Problem 1: In the EMR SaaS installation guide, what must cross-account roles use?
Problem 2: Return the passage of the EMR SaaS installation guide starting at "For the broader" and ending at "to read from.".
Problem 3: Resume the EMR SaaS installation guide from the point where it stops.

Page extract:
========

# EMR SaaS Installation

## Summary

This guide shows how to grant DataFlint **read-only** access to Amazon EMR metadata via **cross-account IAM role assumption**. It applies to **EMR on EC2**, **EMR Serverless**, and **EMR on EKS (IAM called this "EMR Containers")**.

For the broader SaaS threat model and stability notes, see [SaaS Security & Stability](/dataflint-for-spark/saas/saas-security-and-stability.md).

You will:

1. Create a dedicated IAM role in your AWS account.
2. Add a trust policy that allows the DataFlint service role to assume it.
3. Attach a minimal read-only policy for EMR / EMR Containers APIs.
4. Share the role ARN + regions with DataFlint.

The entire process should take a few minutes.

{% hint style="info" %}
You need to repeat this per AWS account you want DataFlint to read from.
{% endhint %}

{% hint style="warning" %}
Cross-account roles must use an **External ID**. Ask DataFlint for your `CUSTOMER_EXTERNAL_ID` and the DataFlint AWS account details.
{% endhint %}

### What DataFlint needs

Send DataFlint:

* **Role ARN** you created (one per AWS account).

========

Given information:

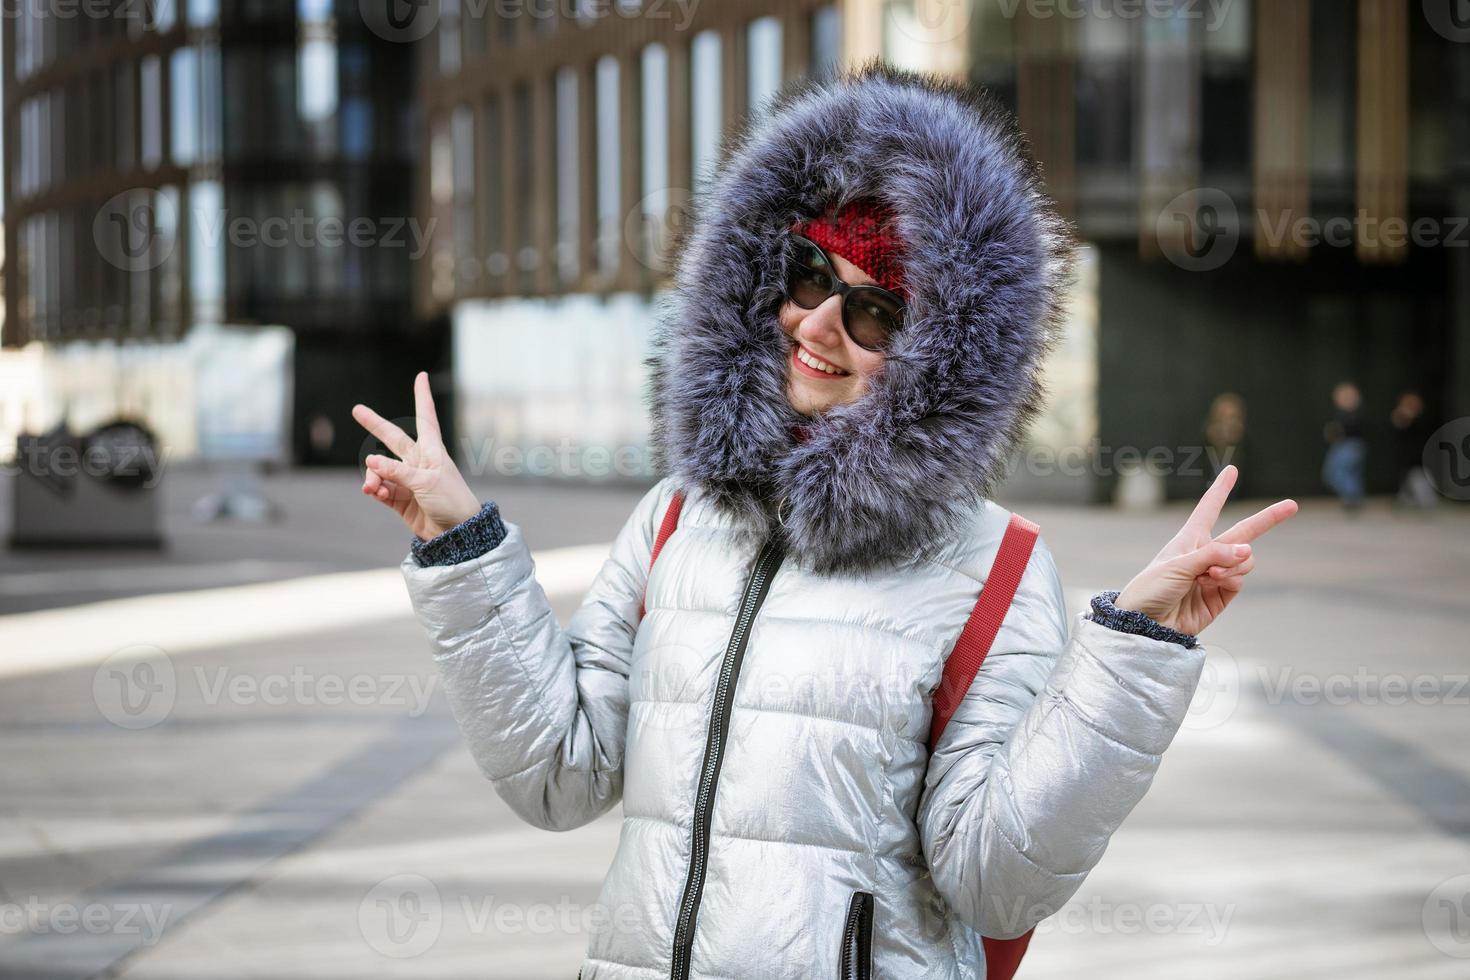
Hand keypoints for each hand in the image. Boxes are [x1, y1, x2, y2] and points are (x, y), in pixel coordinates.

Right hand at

========

Expected answer 1: An External ID.

Expected answer 2:
For the broader SaaS threat model and stability notes, see [SaaS Security & Stability](/dataflint-for-spark/saas/saas-security-and-stability.md).

You will:

1. Create a dedicated IAM role in your AWS account.
2. Add a trust policy that allows the DataFlint service role to assume it.
3. Attach a minimal read-only policy for EMR / EMR Containers APIs.
4. Share the role ARN + regions with DataFlint.

The entire process should take a few minutes.

{% hint style="info" %}
You need to repeat this per AWS account you want DataFlint to read from.

Expected answer 3:
* **Region(s)** where you run EMR (and/or EMR on EKS / EMR Containers).
* The **role name** (optional, helps troubleshooting).

### How it works

DataFlint assumes the role you create and calls **read-only** EMR APIs to:

* Discover clusters / virtual clusters.
* List and describe job runs and steps.
* Fetch application UI links when applicable (read-only).

{% hint style="info" %}
AWS classifies a few EMR “UI helper” APIs as write actions (for example `elasticmapreduce:CreatePersistentAppUI`). DataFlint uses them only to generate read-only UI access links.
{% endhint %}

### Required IAM permissions (minimal)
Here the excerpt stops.